• **GIVEN MATERIAL**

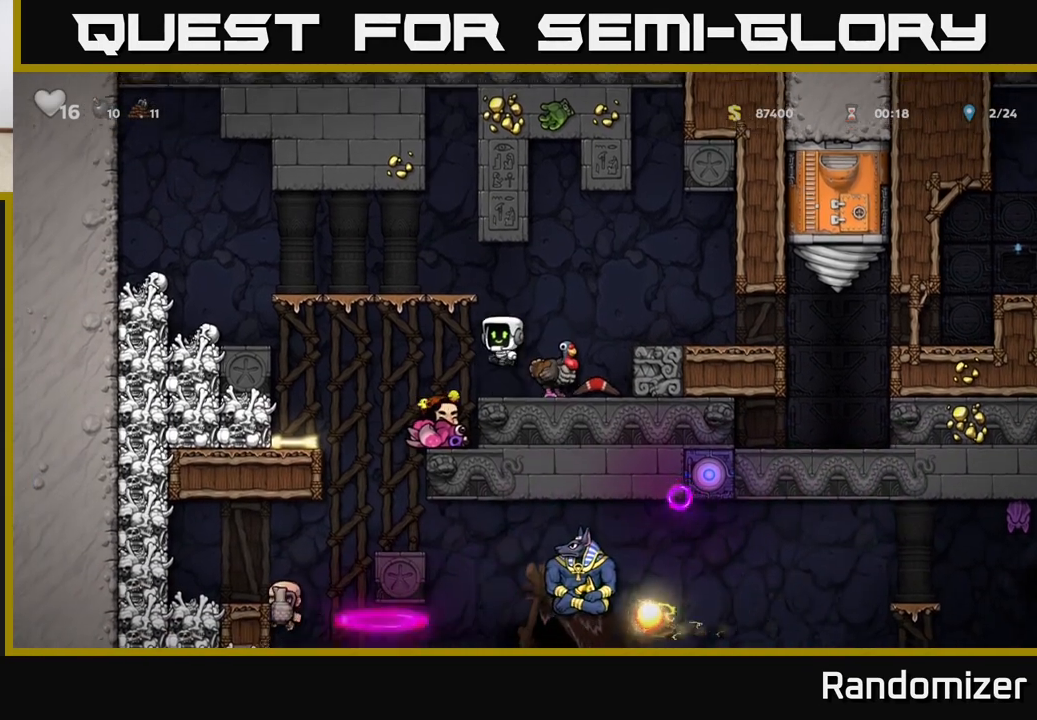
{"buttons": ["A"], "left_stick": "center", "events": [[50, "left_stick", "left"], [183, "left_stick", "center"], [383, "A", "down"]]}
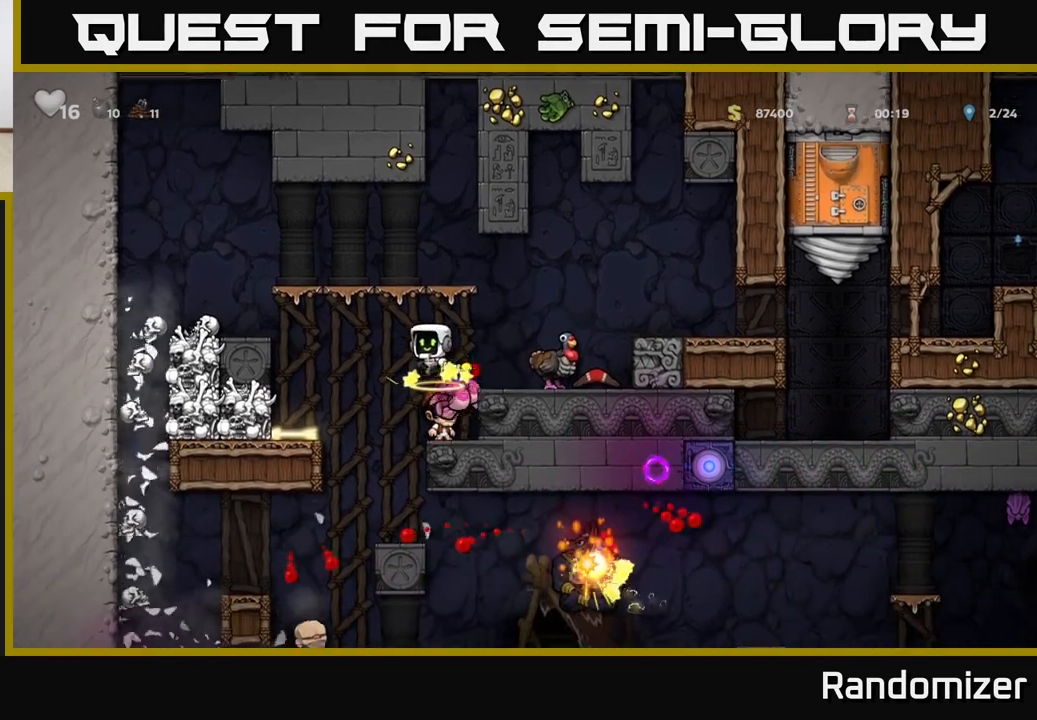
{"buttons": [], "left_stick": "center", "events": [[117, "A", "up"]]}
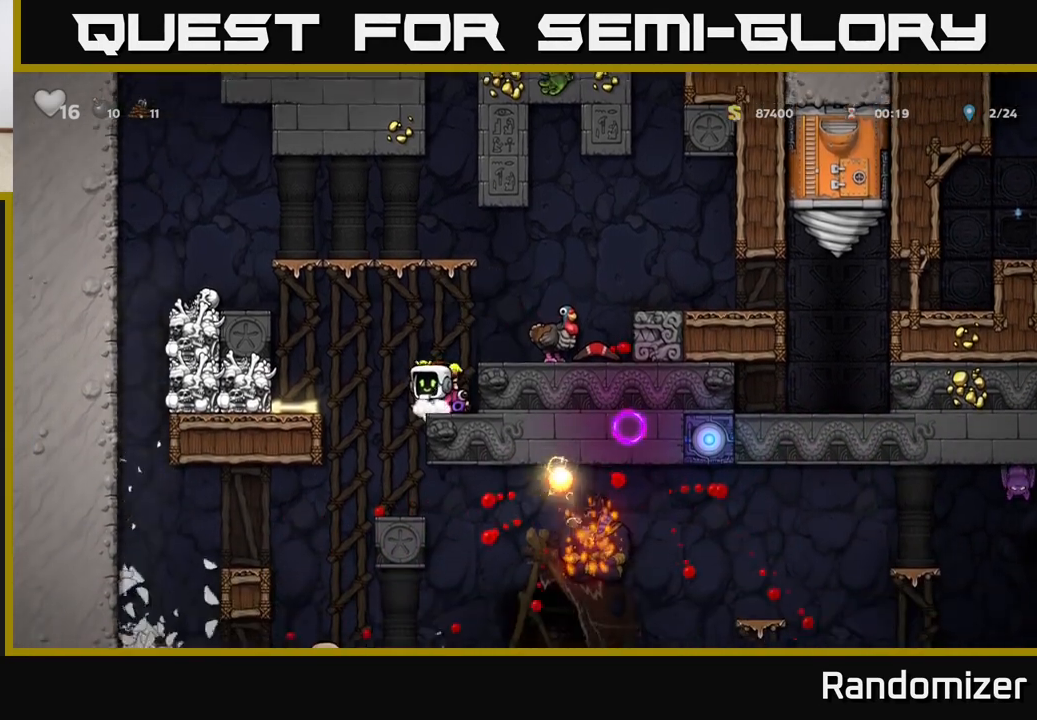
{"buttons": [], "left_stick": "down", "events": [[67, "left_stick", "down"], [250, "X", "down"], [333, "X", "up"], [433, "X", "down"], [500, "X", "up"]]}
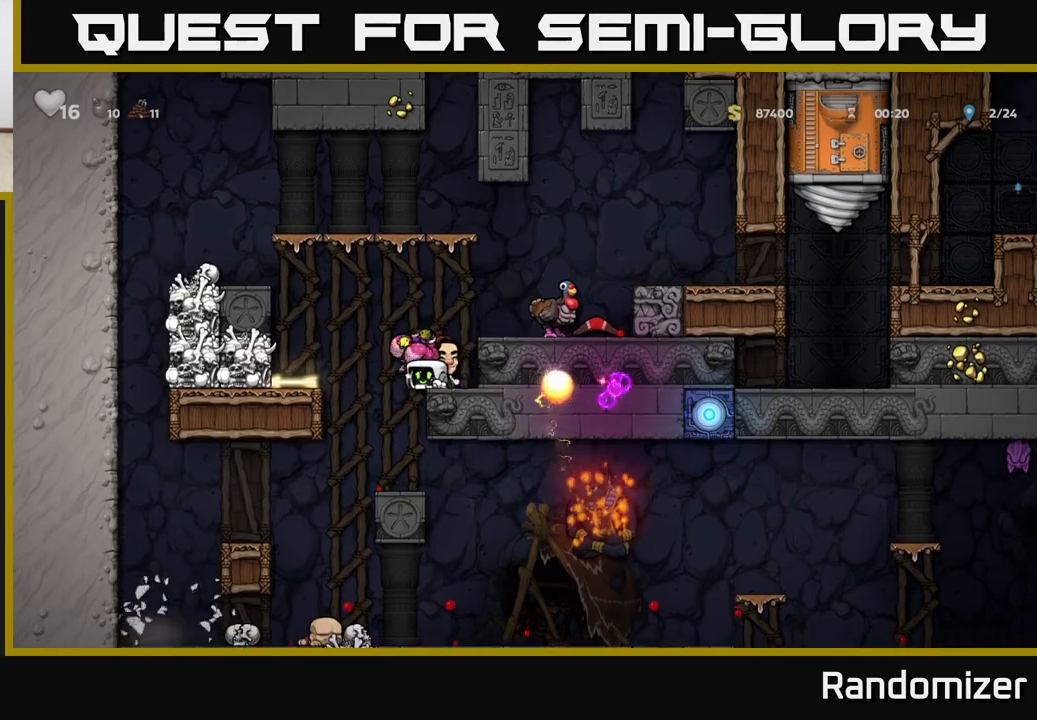
{"buttons": [], "left_stick": "center", "events": [[100, "left_stick", "center"], [250, "A", "down"], [450, "A", "up"]]}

• **YOUR OBJECTIVE**
Once more, please print the whole listing exactly, omitting each image.

• **RESPONSE TO THE TASK**
{"buttons": ["A"], "left_stick": "center", "events": [[50, "left_stick", "left"], [183, "left_stick", "center"], [383, "A", "down"]]}
{"buttons": [], "left_stick": "center", "events": [[117, "A", "up"]]}
{"buttons": [], "left_stick": "down", "events": [[67, "left_stick", "down"], [250, "X", "down"], [333, "X", "up"], [433, "X", "down"], [500, "X", "up"]]}
{"buttons": [], "left_stick": "center", "events": [[100, "left_stick", "center"], [250, "A", "down"], [450, "A", "up"]]}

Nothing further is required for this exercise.